§ **Exercise details**: Hunt through the lines below for the string "Blue" and copy each one that has it.

§ **Extracted entries**:
▬▬▬
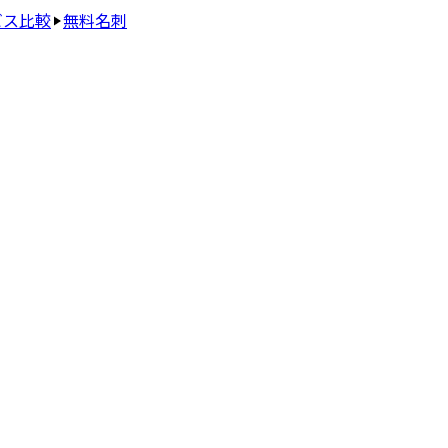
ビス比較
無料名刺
▬▬▬
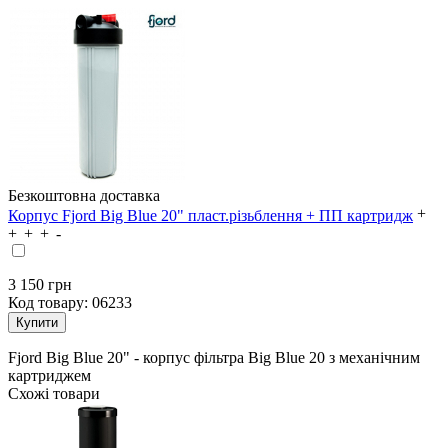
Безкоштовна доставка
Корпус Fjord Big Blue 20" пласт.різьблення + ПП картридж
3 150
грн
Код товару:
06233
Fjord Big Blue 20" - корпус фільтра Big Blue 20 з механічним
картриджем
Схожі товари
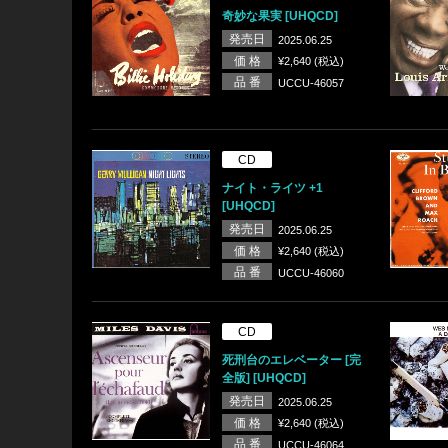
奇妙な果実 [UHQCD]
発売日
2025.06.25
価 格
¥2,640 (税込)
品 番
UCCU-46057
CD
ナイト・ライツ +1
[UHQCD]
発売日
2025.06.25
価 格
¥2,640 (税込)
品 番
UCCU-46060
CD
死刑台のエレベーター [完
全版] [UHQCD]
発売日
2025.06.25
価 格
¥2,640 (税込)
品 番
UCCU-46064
▬▬▬
§ **Expected answer**:
Корпус Fjord Big Blue 20" пласт.різьблення + ПП картридж
Fjord Big Blue 20" - корпус фільтра Big Blue 20 з механічним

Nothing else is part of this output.